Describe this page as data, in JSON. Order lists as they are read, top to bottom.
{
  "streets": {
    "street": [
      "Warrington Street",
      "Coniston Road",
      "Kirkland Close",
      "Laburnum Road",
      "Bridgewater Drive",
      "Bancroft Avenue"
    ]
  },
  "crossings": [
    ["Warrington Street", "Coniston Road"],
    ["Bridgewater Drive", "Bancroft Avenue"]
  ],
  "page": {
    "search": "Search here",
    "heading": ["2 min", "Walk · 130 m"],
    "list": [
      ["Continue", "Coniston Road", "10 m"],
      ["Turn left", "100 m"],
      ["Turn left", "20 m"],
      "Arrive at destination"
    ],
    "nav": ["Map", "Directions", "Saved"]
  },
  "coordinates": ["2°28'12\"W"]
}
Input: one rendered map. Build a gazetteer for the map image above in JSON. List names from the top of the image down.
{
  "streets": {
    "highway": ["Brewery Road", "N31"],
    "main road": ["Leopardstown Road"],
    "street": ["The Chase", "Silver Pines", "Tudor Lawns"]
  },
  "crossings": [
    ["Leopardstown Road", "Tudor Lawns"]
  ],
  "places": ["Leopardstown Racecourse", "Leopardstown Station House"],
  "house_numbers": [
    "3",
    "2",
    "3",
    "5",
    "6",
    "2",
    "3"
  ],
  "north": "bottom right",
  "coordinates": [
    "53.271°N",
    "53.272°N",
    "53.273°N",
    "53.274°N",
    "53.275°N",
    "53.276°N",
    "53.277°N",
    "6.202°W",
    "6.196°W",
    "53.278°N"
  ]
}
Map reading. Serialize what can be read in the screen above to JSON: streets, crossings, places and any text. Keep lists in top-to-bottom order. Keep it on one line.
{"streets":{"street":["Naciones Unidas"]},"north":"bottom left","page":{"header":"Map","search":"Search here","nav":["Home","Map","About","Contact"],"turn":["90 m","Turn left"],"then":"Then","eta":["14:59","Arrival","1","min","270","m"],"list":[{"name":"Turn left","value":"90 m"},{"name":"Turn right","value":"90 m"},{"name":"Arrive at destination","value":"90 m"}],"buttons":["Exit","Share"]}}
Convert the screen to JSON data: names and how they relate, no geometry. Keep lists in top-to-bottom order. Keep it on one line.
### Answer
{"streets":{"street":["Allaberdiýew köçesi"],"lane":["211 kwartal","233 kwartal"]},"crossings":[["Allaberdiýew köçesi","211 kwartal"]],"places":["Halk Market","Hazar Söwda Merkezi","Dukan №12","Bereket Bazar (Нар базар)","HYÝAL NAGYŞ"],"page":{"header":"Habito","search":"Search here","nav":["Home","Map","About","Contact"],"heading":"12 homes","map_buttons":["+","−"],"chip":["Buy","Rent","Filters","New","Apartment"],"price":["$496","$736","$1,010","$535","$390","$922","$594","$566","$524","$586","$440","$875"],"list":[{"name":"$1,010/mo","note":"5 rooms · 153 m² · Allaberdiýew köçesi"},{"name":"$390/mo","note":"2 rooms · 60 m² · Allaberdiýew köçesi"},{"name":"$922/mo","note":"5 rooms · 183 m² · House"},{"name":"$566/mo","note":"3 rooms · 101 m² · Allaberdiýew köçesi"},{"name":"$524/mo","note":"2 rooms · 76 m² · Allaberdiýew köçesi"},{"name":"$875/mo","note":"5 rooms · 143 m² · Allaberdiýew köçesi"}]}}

────────────────────────────────────────

About this task: Each line of the listing should be printed again, exactly.

Response:
Describe this page as data, in JSON. Order lists as they are read, top to bottom.
{
  "streets": {
    "street": [
      "Warrington Street",
      "Coniston Road",
      "Kirkland Close",
      "Laburnum Road",
      "Bridgewater Drive",
      "Bancroft Avenue"
    ]
  },
  "crossings": [
    ["Warrington Street", "Coniston Road"],
    ["Bridgewater Drive", "Bancroft Avenue"]
  ],
  "page": {
    "search": "Search here",
    "heading": ["2 min", "Walk · 130 m"],
    "list": [
      ["Continue", "Coniston Road", "10 m"],
      ["Turn left", "100 m"],
      ["Turn left", "20 m"],
      "Arrive at destination"
    ],
    "nav": ["Map", "Directions", "Saved"]
  },
  "coordinates": ["2°28'12\"W"]
}
Input: one rendered map. Build a gazetteer for the map image above in JSON. List names from the top of the image down.
{
  "streets": {
    "highway": ["Brewery Road", "N31"],
    "main road": ["Leopardstown Road"],
    "street": ["The Chase", "Silver Pines", "Tudor Lawns"]
  },
  "crossings": [
    ["Leopardstown Road", "Tudor Lawns"]
  ],
  "places": ["Leopardstown Racecourse", "Leopardstown Station House"],
  "house_numbers": [
    "3",
    "2",
    "3",
    "5",
    "6",
    "2",
    "3"
  ],
  "north": "bottom right",
  "coordinates": [
    "53.271°N",
    "53.272°N",
    "53.273°N",
    "53.274°N",
    "53.275°N",
    "53.276°N",
    "53.277°N",
    "6.202°W",
    "6.196°W",
    "53.278°N"
  ]
}
Map reading. Serialize what can be read in the screen above to JSON: streets, crossings, places and any text. Keep lists in top-to-bottom order. Keep it on one line.
{"streets":{"street":["Naciones Unidas"]},"north":"bottom left","page":{"header":"Map","search":"Search here","nav":["Home","Map","About","Contact"],"turn":["90 m","Turn left"],"then":"Then","eta":["14:59","Arrival","1","min","270","m"],"list":[{"name":"Turn left","value":"90 m"},{"name":"Turn right","value":"90 m"},{"name":"Arrive at destination","value":"90 m"}],"buttons":["Exit","Share"]}}
Convert the screen to JSON data: names and how they relate, no geometry. Keep lists in top-to-bottom order. Keep it on one line.
### Answer
{"streets":{"street":["Allaberdiýew köçesi"],"lane":["211 kwartal","233 kwartal"]},"crossings":[["Allaberdiýew köçesi","211 kwartal"]],"places":["Halk Market","Hazar Söwda Merkezi","Dukan №12","Bereket Bazar (Нар базар)","HYÝAL NAGYŞ"],"page":{"header":"Habito","search":"Search here","nav":["Home","Map","About","Contact"],"heading":"12 homes","map_buttons":["+","−"],"chip":["Buy","Rent","Filters","New","Apartment"],"price":["$496","$736","$1,010","$535","$390","$922","$594","$566","$524","$586","$440","$875"],"list":[{"name":"$1,010/mo","note":"5 rooms · 153 m² · Allaberdiýew köçesi"},{"name":"$390/mo","note":"2 rooms · 60 m² · Allaberdiýew köçesi"},{"name":"$922/mo","note":"5 rooms · 183 m² · House"},{"name":"$566/mo","note":"3 rooms · 101 m² · Allaberdiýew köçesi"},{"name":"$524/mo","note":"2 rooms · 76 m² · Allaberdiýew köçesi"},{"name":"$875/mo","note":"5 rooms · 143 m² · Allaberdiýew köçesi"}]}}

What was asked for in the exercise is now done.